Ah ha! You shout and now shake your fist at the screen displaying my words and ideas. “A blog is NOT a book!” Well, yes and no. A blog might be better compared to a newspaper column, but I’d rather not get into the economics of newspapers(!?) for the sake of this essay. Plus many columnists compiled their favorite columns in book form periodically (Erma Bombeck anyone?). The point is that before 1995 books brought ideas to thinkers, and in 1995 that required someone with $30,000 and the publishing apparatus at their disposal to decide that the ideas merited the investment. After 1995 ideas can be communicated to thinkers around the world instantaneously for almost free.

“But I *want* someone to tell me what ideas are important!” you might say because you don’t have time to read through the flurry of chaff in the World Wide Webernets. Well, that’s your prerogative, and we’ve arrived at the true role of a publisher after 1995 — it’s editorial and marketing. Without control of production any longer, can publishers justify their healthy margins based on editorial and marketing services alone?

Back when music leaped from vinyl to CDs, the music business made a HUGE windfall by raising the price of an album (superior product!) while their production/shipping/warehouse costs fell.
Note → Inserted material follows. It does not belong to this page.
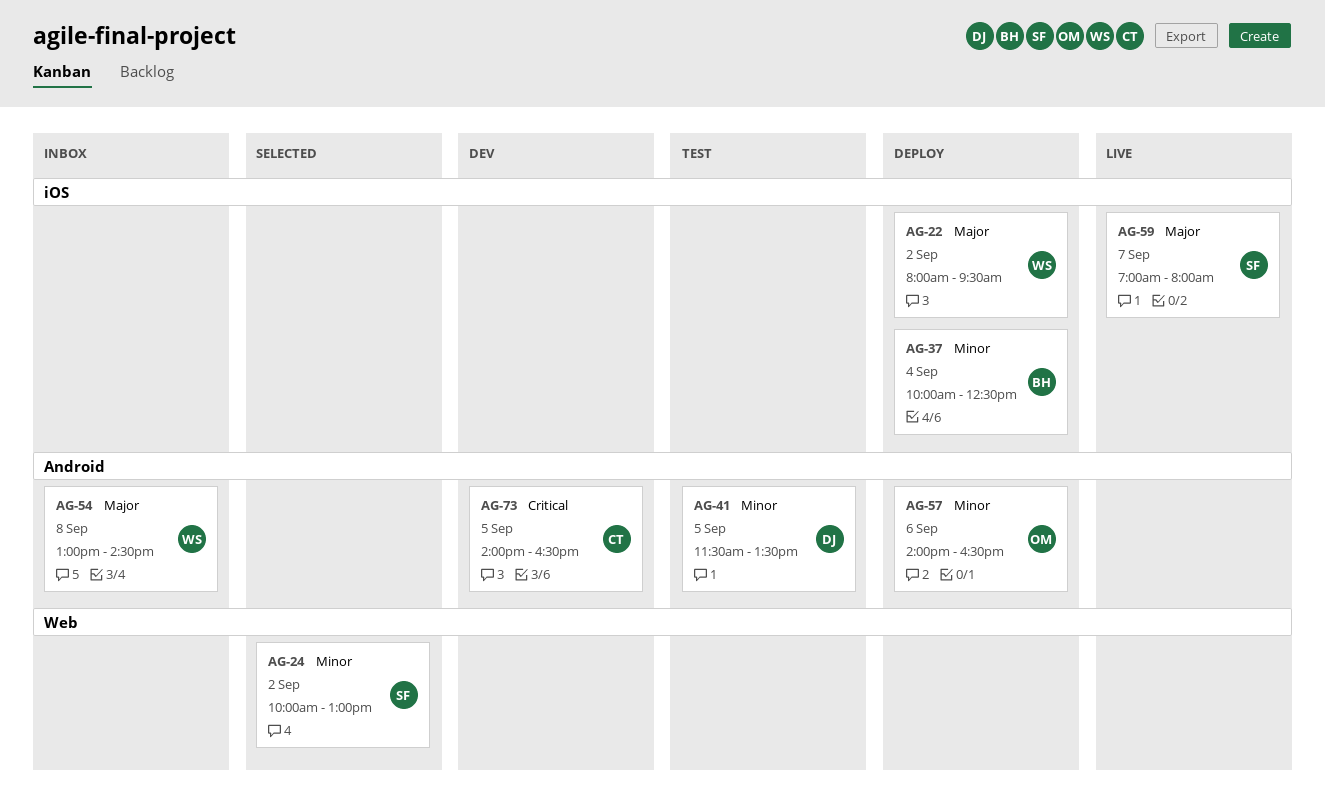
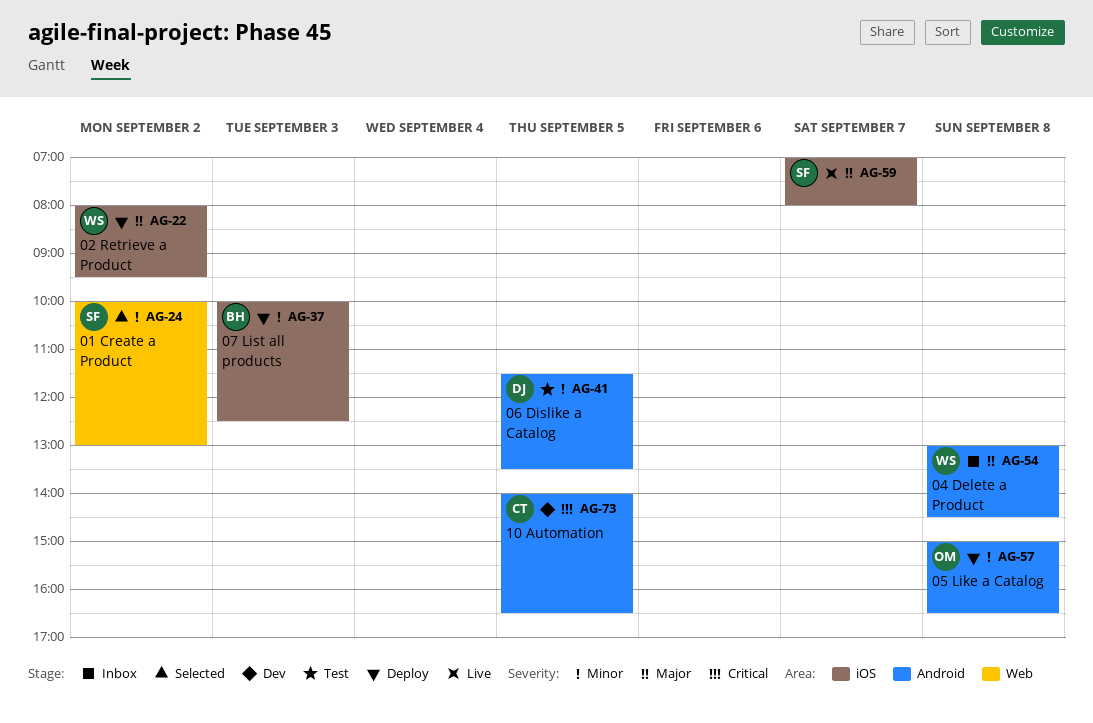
AG-37, day: Sep 4 -> Sep 3
AG-57, day: Sep 6 -> Sep 8
AG-57, begins: 14:00 -> 15:00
They got greedy and lazy and when MP3s arrived they ignored it until it was too late.

In my opinion publishers saw eBooks as the new CD: cheaper cost per book (remove HALF your up-front cost and ALL your storage and shipping costs!) and potentially increase the gross margin per unit. With dollar signs in their eyes publishers clung to their pre-1995 business models and those wonderful pre-1995 returns, most publishers have spun their wheels instead of innovating new and better ways to bring ideas to people. That has been left to other people, who have been only too happy to eat their (no longer three martini) lunch. Publishers can shake their fist at these interlopers, and claim that they are “destroying” what the publishers have built over the last 500 years, but really the only thing that is being destroyed is their business model, and that went up in a cloud of dust in 1995.